What three Session State providers are available in ASP.NET 1.1? What are the pros and cons of each? ASP.NET provides three distinct ways to store session data for your application: in-process session state, out-of-process session state as a Windows service, and out-of-process session state in a SQL Server database. Each has it advantages.  1.In-process session-state mode Limitations:  * When using the in-process session-state mode, session-state data is lost if aspnet_wp.exe or the application domain restarts.  * If you enable Web garden mode in the < processModel > element of the application’s Web.config file, do not use in-process session-state mode. Otherwise, random data loss can occur. Advantage:  * in-process session state is by far the fastest solution. If you are storing only small amounts of volatile data in session state, it is recommended that you use the in-process provider. 2. The State Server simply stores session state in memory when in out-of-proc mode. In this mode the worker process talks directly to the State Server 3. SQL mode, session states are stored in a SQL Server database and the worker process talks directly to SQL. The ASP.NET worker processes are then able to take advantage of this simple storage service by serializing and saving (using .NET serialization services) all objects within a client’s Session collection at the end of each Web request  Both these out-of-process solutions are useful primarily if you scale your application across multiple processors or multiple computers, or where data cannot be lost if a server or process is restarted.

What is the difference between HTTP-Post and HTTP-Get? As their names imply, both HTTP GET and HTTP POST use HTTP as their underlying protocol. Both of these methods encode request parameters as name/value pairs in the HTTP request. The GET method creates a query string and appends it to the script’s URL on the server that handles the request. The POST method creates a name/value pairs that are passed in the body of the HTTP request message.

Name and describe some HTTP Status Codes and what they express to the requesting client. When users try to access content on a server that is running Internet Information Services (IIS) through HTTP or File Transfer Protocol (FTP), IIS returns a numeric code that indicates the status of the request. This status code is recorded in the IIS log, and it may also be displayed in the Web browser or FTP client. The status code can indicate whether a particular request is successful or unsuccessful and can also reveal the exact reason why a request is unsuccessful. There are 5 groups ranging from 1xx – 5xx of http status codes exists. 101 – Switching protocols. 200 – OK. The client request has succeeded 302 – Object moved. 400 – Bad request. 500.13 – Web server is too busy.

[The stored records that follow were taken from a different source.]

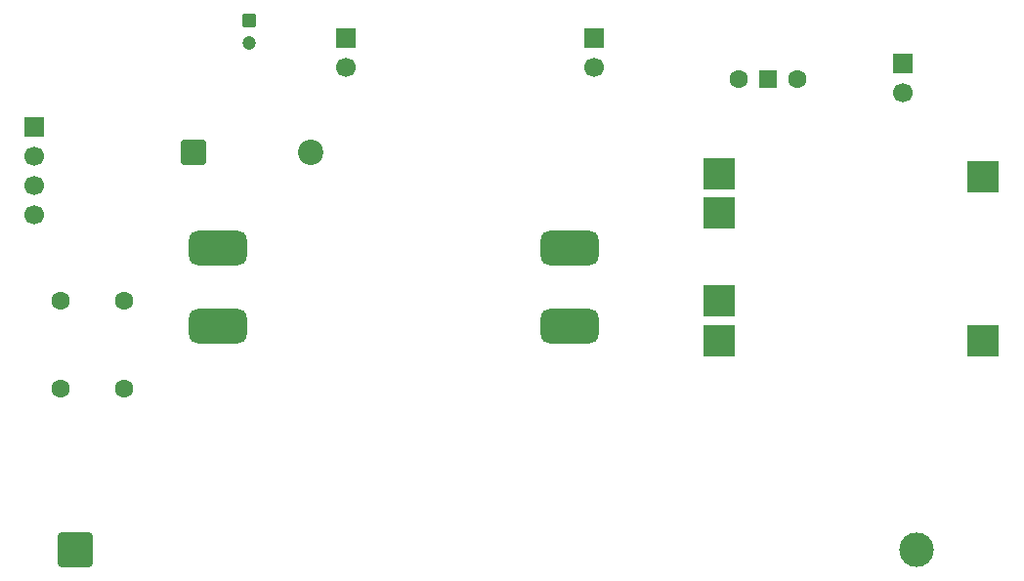
<source format=gbr>
%TF.GenerationSoftware,KiCad,Pcbnew,9.0.6*%
%TF.CreationDate,2026-01-16T16:59:01+03:00*%
%TF.ProjectId,RegulatedPowerSupply3.3V5V,52656775-6c61-4746-9564-506f77657253,rev?*%
%TF.SameCoordinates,Original*%
%TF.FileFunction,Copper,L1,Top*%
%TF.FilePolarity,Positive*%
%FSLAX46Y46*%
G04 Gerber Fmt 4.6, Leading zero omitted, Abs format (unit mm)*
G04 Created by KiCad (PCBNEW 9.0.6) date 2026-01-16 16:59:01*
%MOMM*%
%LPD*%
G01*
G04 APERTURE LIST*
G04 Aperture macros list*
%AMRoundRect*
0 Rectangle with rounded corners*
0 $1 Rounding radius*
0 $2 $3 $4 $5 $6 $7 $8 $9 X,Y pos of 4 corners*
0 Add a 4 corners polygon primitive as box body*
4,1,4,$2,$3,$4,$5,$6,$7,$8,$9,$2,$3,0*
0 Add four circle primitives for the rounded corners*
1,1,$1+$1,$2,$3*
1,1,$1+$1,$4,$5*
1,1,$1+$1,$6,$7*
1,1,$1+$1,$8,$9*
0 Add four rect primitives between the rounded corners*
20,1,$1+$1,$2,$3,$4,$5,0*
20,1,$1+$1,$4,$5,$6,$7,0*
20,1,$1+$1,$6,$7,$8,$9,0*
20,1,$1+$1,$8,$9,$2,$3,0*%
G04 Aperture macros list end*
%TA.AperFunction,ComponentPad*%
%ADD10RoundRect,0.750000X1.750000X0.750000X-1.750000X0.750000X-1.750000X-0.750000X1.750000X-0.750000X0*%
%TD*%
%TA.AperFunction,ComponentPad*%
%ADD11C,1.600000*%
%TD*%
%TA.AperFunction,ComponentPad*%
%ADD12R,1.500000X1.500000*%
%TD*%
%TA.AperFunction,ComponentPad*%
%ADD13R,1.700000X1.700000*%
%TD*%
%TA.AperFunction,ComponentPad*%
%ADD14C,1.700000*%
%TD*%
%TA.AperFunction,ComponentPad*%
%ADD15RoundRect,0.250000X-0.350000X0.350000X-0.350000X-0.350000X0.350000X-0.350000X0.350000X0.350000X0*%
%TD*%
%TA.AperFunction,ComponentPad*%
%ADD16C,1.200000*%
%TD*%
%TA.AperFunction,ComponentPad*%
%ADD17R,2.800000X2.800000*%
%TD*%
%TA.AperFunction,ComponentPad*%
%ADD18RoundRect,0.249999X-1.250001X-1.250001X1.250001X-1.250001X1.250001X1.250001X-1.250001X1.250001X0*%
%TD*%
%TA.AperFunction,ComponentPad*%
%ADD19C,3.000000*%
%TD*%
%TA.AperFunction,ComponentPad*%
%ADD20RoundRect,0.249999X-0.850001X-0.850001X0.850001X-0.850001X0.850001X0.850001X-0.850001X0.850001X0*%
%TD*%
%TA.AperFunction,ComponentPad*%
%ADD21C,2.200000*%
%TD*%
G04 APERTURE END LIST*
D10*
%TO.P,MT3608_Module1,1,VIN+*%
%TO.N,/TP4056+*%
X148900000Y-91150000D03*
%TO.P,MT3608_Module1,2,VIN-*%
%TO.N,GND*%
X148900000Y-97950000D03*
%TO.P,MT3608_Module1,3,VOUT-*%
X118400000Y-97950000D03*
%TO.P,MT3608_Module1,4,VOUT+*%
%TO.N,/5V*%
X118400000Y-91150000D03*
%TD*%
D11*
%TO.P,OnOff_SlidingSW1,3,A*%
%TO.N,Net-(OnOff_SlidingSW1-A)*%
X168575000Y-76525000D03*
%TO.P,OnOff_SlidingSW1,2,C*%
%TO.N,/TP4056+*%
X163495000Y-76525000D03*
D12*
%TO.P,OnOff_SlidingSW1,1,B*%
X166035000Y-76525000D03*
%TD*%
D13*
%TO.P,PWROFF_IND1,1,Pin_1*%
%TO.N,Net-(OnOff_SlidingSW1-A)*%
X177775000Y-75135000D03*
D14*
%TO.P,PWROFF_IND1,2,Pin_2*%
%TO.N,GND*%
X177775000Y-77675000D03*
%TD*%
D13*
%TO.P,AMS1117_VOUTGND1,1,Pin_1*%
%TO.N,GND*%
X129475000Y-72960000D03*
D14*
%TO.P,AMS1117_VOUTGND1,2,Pin_2*%
%TO.N,/3.3V*%
X129475000Y-75500000D03*
%TD*%
D13*
%TO.P,AMS1117_VINGND1,1,Pin_1*%
%TO.N,GND*%
X150975000Y-72960000D03*
D14*
%TO.P,AMS1117_VINGND1,2,Pin_2*%
%TO.N,/5V*%
X150975000Y-75500000D03*
%TD*%
D15*
%TO.P,C1,1*%
%TO.N,/3.3V*%
X121125000Y-71400000D03*
D16*
%TO.P,C1,2*%
%TO.N,GND*%
X121125000Y-73400000D03*
%TD*%
D11*
%TO.P,R2,1*%
%TO.N,/BATT+*%
X104750000Y-103375000D03*
%TO.P,R2,2*%
X104750000Y-95755000D03*
%TD*%
%TO.P,R1,1*%
%TO.N,GND*%
X110300000Y-103350000D03*
%TO.P,R1,2*%
%TO.N,/BATT+*%
X110300000Y-95730000D03*
%TD*%
D13*
%TO.P,POWER_RAIL1,1,Pin_1*%
%TO.N,/3.3V*%
X102475000Y-80655000D03*
D14*
%TO.P,POWER_RAIL1,2,Pin_2*%
%TO.N,/5V*%
X102475000Y-83195000D03*
%TO.P,POWER_RAIL1,3,Pin_3*%
%TO.N,/BATT+*%
X102475000Y-85735000D03*
%TO.P,POWER_RAIL1,4,Pin_4*%
%TO.N,GND*%
X102475000Y-88275000D03*
%TD*%
D17*
%TO.P,TP4056_Module1,1,5V_IN+*%
%TO.N,unconnected-(TP4056_Module1-5V_IN+-Pad1)*%
X184725000Y-99200000D03*
%TO.P,TP4056_Module1,2,GND*%
%TO.N,unconnected-(TP4056_Module1-GND-Pad2)*%
X184725000Y-85000000D03*
%TO.P,TP4056_Module1,3,OUT+*%
%TO.N,/TP4056+*%
X161825000Y-99200000D03*
%TO.P,TP4056_Module1,4,OUT-*%
%TO.N,GND*%
X161825000Y-84700000D03*
%TO.P,TP4056_Module1,5,BAT+*%
%TO.N,/BATT+*%
X161825000Y-95700000D03*
%TO.P,TP4056_Module1,6,BAT-*%
%TO.N,/BATT-*%
X161825000Y-88100000D03*
%TD*%
D18*
%TO.P,Li-ion Rechargable BT1,1,+*%
%TO.N,/BATT+*%
X106000000Y-117325000D03*
D19*
%TO.P,Li-ion Rechargable BT1,2,-*%
%TO.N,/BATT-*%
X178900000Y-117325000D03*
%TD*%
D20*
%TO.P,D1,1,K*%
%TO.N,/5V*%
X116290000Y-82875000D03*
D21*
%TO.P,D1,2,A*%
X126450000Y-82875000D03*
%TD*%
M02*

</source>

Explain < @OutputCache% > and the usage of VaryByParam, VaryByHeader. OutputCache is used to control the caching policies of an ASP.NET page or user control. To cache a page @OutputCache directive should be defined as follows < %@ OutputCache Duration=”100″ VaryByParam=”none” % > VaryByParam: A semicolon-separated list of strings used to vary the output cache. By default, these strings correspond to a query string value sent with GET method attributes, or a parameter sent using the POST method. When this attribute is set to multiple parameters, the output cache contains a different version of the requested document for each specified parameter. Possible values include none, *, and any valid query string or POST parameter name. VaryByHeader: A semicolon-separated list of HTTP headers used to vary the output cache. When this attribute is set to multiple headers, the output cache contains a different version of the requested document for each specified header.